READING PASSAGE —
PeterL: organs were typically build with muscle driven bellows before electric motor was invented
asciilifeform: because 'i'ma play the organ and fuck y'all', approximately.
asciilifeform: mircea_popescu: was my point. concert organists dun have 'i gotta pump with this other hand' problems.
asciilifeform: (neighbours in my old flat were 'hari krishna' weirdos, and so i unfortunately became very closely familiar with this instrument.)
hanbot: incidentally, why are there no pianists on those long, scrolling walkways in airport terminal connectors? could put the music up along the handrail.
mircea_popescu: well i do think it's pretty stupid, other than for the endearing/cultural value.
asciilifeform: who has nobody to offload the pumping to.
asciilifeform: both kinds have this feature, and run on accordion-style reeds internally. anyway it is very much 'poor man's' instrument traditionally.
asciilifeform: like upright piano, but instead of organ pedals, there is one 'singer sewing machine'-style pumper.
asciilifeform: that's the other one, aha
mircea_popescu: bavarian thing, like a tiny piano.
asciilifeform: the small one is kinda like accordion, but stationary, sits on the floor, one hand plays, other - pumps
mircea_popescu: why the fuck would oyu DO that
mircea_popescu: amusingly, it dun has tiling, so that must not be it.
mircea_popescu: me too!
asciilifeform: and i enjoy coming back to actual workstation that is set up just-so, correctly.
asciilifeform: quite often, e.g., asciilifeform , is reduced to working on 1 display, sometimes for weeks at a time, on account of travel, say.
mircea_popescu: yes. moreover, "thinking about my things as things rather than as extensions of my identity is VERY BAD SCARY AND EVIL"

TASKS —
(a) In the chat log about organs, translate this sentence into Spanish: "both kinds have this feature, and run on accordion-style reeds internally."
(b) In the chat log about organs, what powered the bellows of organs before the electric motor was invented?
(c) Continue the chat log about organs from its last line.

SUPPLIED RECORDS —

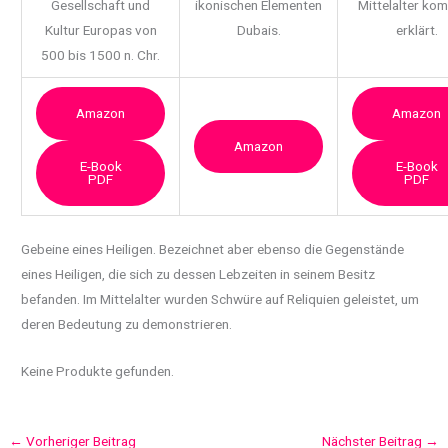
Gesellschaft und
ikonischen Elementen
Mittelalter ko
Kultur Europas von
Dubais.
erklärt.
500 bis 1500 n. Chr.
Amazon
Amazon
Amazon
E-Book
E-Book
PDF
PDF
Gebeine eines Heiligen. Bezeichnet aber ebenso die Gegenstände
eines Heiligen,
die sich zu dessen Lebzeiten in seinem Besitz
befanden. Im Mittelalter wurden Schwüre auf Reliquien geleistet, um
deren Bedeutung zu demonstrieren.
Keine Produkte gefunden.
←
Vorheriger Beitrag
Nächster Beitrag
→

ANSWERS TO THIS EXERCISE —
(a) Ambos tipos tienen esta característica y funcionan internamente con lengüetas de estilo acordeón.

(b) Muscle.

(c)
asciilifeform: 'i picked this up, now won't throw out' ?
mircea_popescu: the other possibility, however, is that it comes from the same place a love of tchotchkes comes.
asciilifeform: quite a few items that look 'wtf, why would you DO that' to mircea_popescu , come from not having a slave stable
mircea_popescu: or the page turning yea
asciilifeform: mircea_popescu: the correct analogy is the bellow pumping.
mircea_popescu: "organist needs someone to pedal for him"
asciilifeform: hanbot: i used to turn'em on/off, had entire switchboard for this, then noticed that IT is a timesink...
mircea_popescu: just for kicks /me imagines alf becoming a talk show host, having 45 different microphones implanted in his ears. for science.
hanbot: i use multiple panels but keep those i'm not actively looking at turned off. otherwise i can actually perceive time being wasted mulling between them.
mircea_popescu: and the contention is that not only not all cuts are worth making in software : this one definitely isn't.
mircea_popescu: more over : it was over the merits of implementing a specific cut in hardware vs software.
mircea_popescu: again, the discussion was re a specific bit of software.
PeterL: so adding more panels is ok, but having tiles is not?
mircea_popescu: but if i add panels, i tend to also add boxes for them.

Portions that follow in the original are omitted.